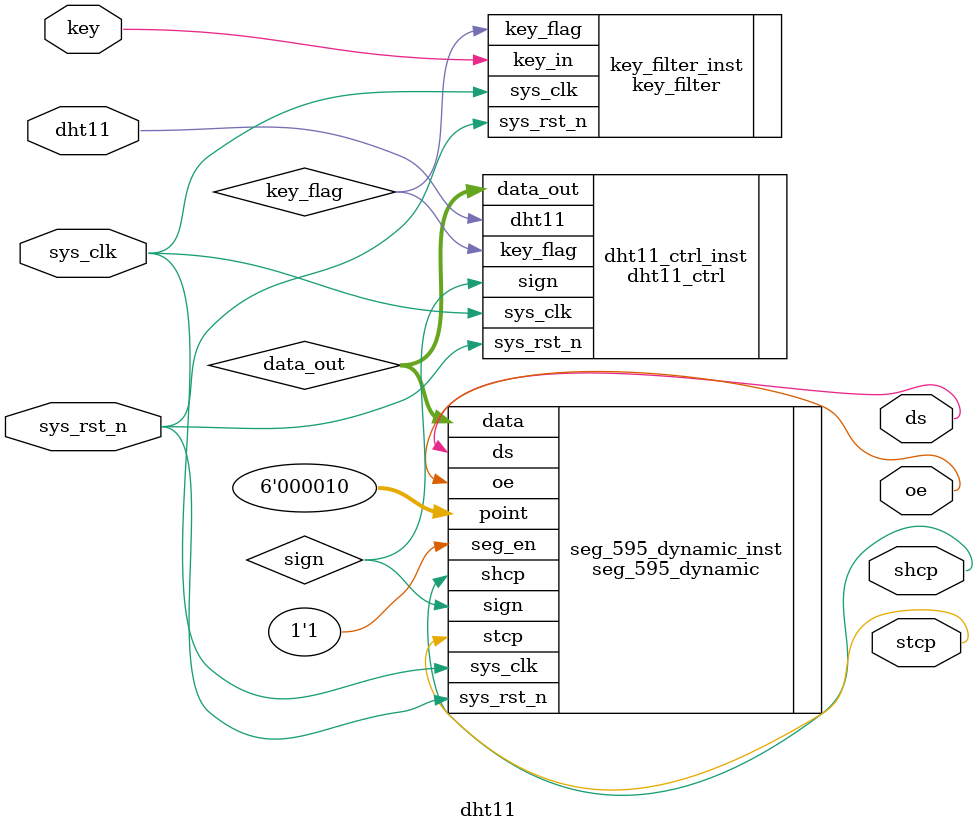
<source format=v>
module  dht11
(
    input   wire            sys_clk     ,
    input   wire            sys_rst_n   ,
    input   wire            key         ,
    inout   wire            dht11       ,

    output  wire            ds          ,
    output  wire            oe          ,
    output  wire            shcp        ,
    output  wire            stcp
);

wire            key_flag;
wire    [19:0]  data_out;
wire            sign    ;

key_filter
#(
    .CNT_MAX (20'd999_999)
)
key_filter_inst
(
    .sys_clk    (sys_clk),
    .sys_rst_n  (sys_rst_n),
    .key_in     (key),

    .key_flag   (key_flag)
);

dht11_ctrl  dht11_ctrl_inst
(
    .sys_clk     (sys_clk),
    .sys_rst_n   (sys_rst_n),
    .key_flag    (key_flag),
    .dht11       (dht11),

    .data_out    (data_out),
    .sign        (sign)
);

seg_595_dynamic seg_595_dynamic_inst
(
    .sys_clk     (sys_clk),
    .sys_rst_n   (sys_rst_n),
    .data        (data_out  ),
    .point       (6'b000_010 ),
    .sign        (sign  ),
    .seg_en      (1'b1),

    .ds          (ds  ),
    .oe          (oe  ),
    .shcp        (shcp),
    .stcp        (stcp)
);

endmodule

</source>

──────────

= JOB =
Would you output the listing above verbatim, without its pictures?

= EXERCISE ANSWER =
<source format=v>
module  dht11
(
    input   wire            sys_clk     ,
    input   wire            sys_rst_n   ,
    input   wire            key         ,
    inout   wire            dht11       ,

    output  wire            ds          ,
    output  wire            oe          ,
    output  wire            shcp        ,
    output  wire            stcp
);

wire            key_flag;
wire    [19:0]  data_out;
wire            sign    ;

key_filter
#(
    .CNT_MAX (20'd999_999)
)
key_filter_inst
(
    .sys_clk    (sys_clk),
    .sys_rst_n  (sys_rst_n),
    .key_in     (key),

    .key_flag   (key_flag)
);

dht11_ctrl  dht11_ctrl_inst
(
    .sys_clk     (sys_clk),
    .sys_rst_n   (sys_rst_n),
    .key_flag    (key_flag),
    .dht11       (dht11),

    .data_out    (data_out),
    .sign        (sign)
);

seg_595_dynamic seg_595_dynamic_inst
(
    .sys_clk     (sys_clk),
    .sys_rst_n   (sys_rst_n),
    .data        (data_out  ),
    .point       (6'b000_010 ),
    .sign        (sign  ),
    .seg_en      (1'b1),

    .ds          (ds  ),
    .oe          (oe  ),
    .shcp        (shcp),
    .stcp        (stcp)
);

endmodule

</source>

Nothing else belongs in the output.